Just imagine: well-known enzyme, which regulates key cell processes responsible for genome stability suddenly, acquires a cofactor that radically changes its specificity. About 2000 articles since 1963 with come from tremendous effort and many hours of work. And, suddenly, it turns out that this enzyme can form a joint active site with a recently discovered protein factor. This factor changes the specificity of the reaction catalyzed with enzyme, it changes the reaction rate, and it seems that it is necessary to study everything (or almost everything) from scratch. This is about PARP1/2 enzymes, and their new cofactor HPF1.
PARPs synthesize poly(ADP-ribose) (PAR) composed of linear and/or branched repeats of ADP-ribose. PARylation is a dynamic post-translational modification of biomolecules that plays an indispensable role in regulating of a number of biological processes, including DNA damage response. HPF1 was shown to complete the active site of PARPs via complex formation, and the role of the joint active site was suggested to switch the PARylation specificity to serine residues. HPF1 plays an essential role in the PARP1- and PARP2-catalyzed PARylation of histones. How is HPF1 involved in the response to DNA damage? Is all PAR synthesis in the cell HPF1-dependent? How do PARP inhibitors, known anti-cancer drugs, affect HPF1-dependent PARylation? How does histone PARylation affect chromatin structure? Now we have a lot of questions. And here, we do a little step for mankind, but giant leap for us: we show dual influence of HPF1 on PARPs activity using classical biochemical methods (as our teachers bequeathed us). In the present study, we compared HPF1 effects on the PARP1 and PARP2 activities in the autoPARylation reaction performed in the presence of damaged DNA or nucleosome, as well as in the heteroPARylation of histones. Recently, the capability of HPF1 to limit the level of PARP1 automodification via shortening of PAR chain was shown. It can be explained by the interaction of HPF1 with His residue (His826 and His381 in PARP1 and PARP2, respectively), which is critical for PAR chain elongation. In our study, HPF1 was found to stimulate the automodification of both PARP1 and PARP2 in a concentration-dependent manner, with the effects detected for PARP2 exceeding those for PARP1. PARP2 was revealed to catalyze more efficiently modification of histones than the automodification.

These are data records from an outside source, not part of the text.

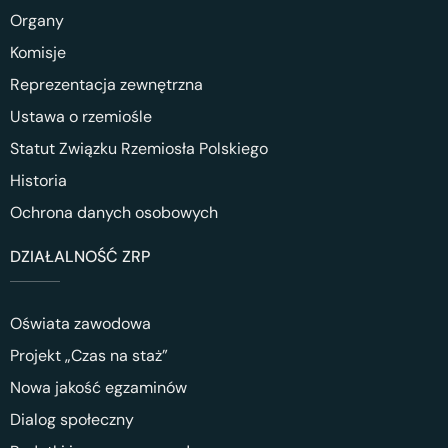
Organy
Komisje
Reprezentacja zewnętrzna
Ustawa o rzemiośle
Statut Związku Rzemiosła Polskiego
Historia
Ochrona danych osobowych
DZIAŁALNOŚĆ ZRP
Oświata zawodowa
Projekt „Czas na staż”
Nowa jakość egzaminów
Dialog społeczny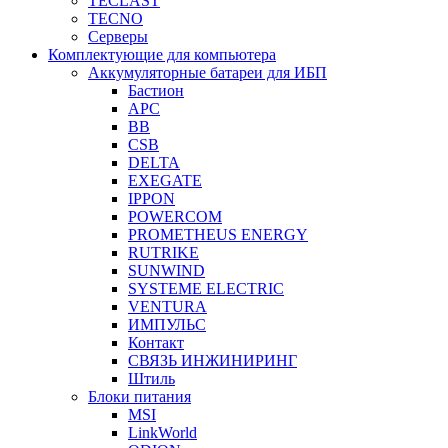
TECLAST
TECNO
Серверы
Комплектующие для компьютера
Аккумуляторные батареи для ИБП
Бастион
APC
BB
CSB
DELTA
EXEGATE
IPPON
POWERCOM
PROMETHEUS ENERGY
RUTRIKE
SUNWIND
SYSTEME ELECTRIC
VENTURA
ИМПУЛЬС
Контакт
СВЯЗЬ ИНЖИНИРИНГ
Штиль
Блоки питания
MSI
LinkWorld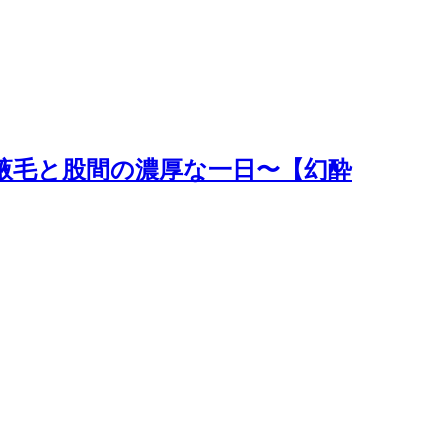
腋毛と股間の濃厚な一日〜【幻酔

Data obtained previously and here under different experimental conditions provide evidence that HPF1 can promote opposite effects on distinct stages of the PARP1- and PARP2-catalyzed reaction: it stimulates early stages and inhibits elongation by shielding of amino acid residues important for PAR chain elongation. Thus, HPF1 can produce different effects on the overall PAR synthesis at low and high NAD+ concentrations. Probably, at low NAD+ concentrations, the initiation has the greatest contribution to the total reaction output, and the HPF1-induced stimulation of early stages should significantly increase the level of protein-bound ADP-ribose. In contrast, at high NAD+ concentrations, the elongation has a predominant contribution to PAR synthesis. The inhibitory action of HPF1 on the elongation step may therefore suppress the PARylation at higher NAD+ concentrations. Thus, the hyperactivation of PARP in PAR synthesis at high NAD+ concentrations is inhibited by HPF1. At low NAD+ concentrations, the activity of PARP is stimulated by HPF1, with the optimal concentration and extent of stimulation being dependent on the relative amounts of DNA-free and DNA-bound PARP.
The dual regulatory function of HPF1 may contribute to maintenance of PARP activity at the level required for its function in the DNA damage response signaling and repair, independently on the NAD+ concentrations. The suppression is most likely predominant function of HPF1 at the normal NAD+ concentration in the nucleus (100 μM) to prevent negative consequences of PARP hyperactivation. The stimulatory action of HPF1 might regulate PARP activity under stress conditions, when the sustained PARP activity leads to NAD+ depletion.
If you are intrigued, or if you come across too many unfamiliar words here, we recommend that you read our original manuscript [Kurgina TA, Moor NA, Kutuzov MM, Naumenko KN, Ukraintsev AA, Lavrik OI. Dual function of HPF1 in the modulation of PARP1 and PARP2 activities. Commun Biol. 2021 Nov 3;4(1):1259. doi: 10.1038/s42003-021-02780-0. PMID: 34732825] and figure it out. Welcome!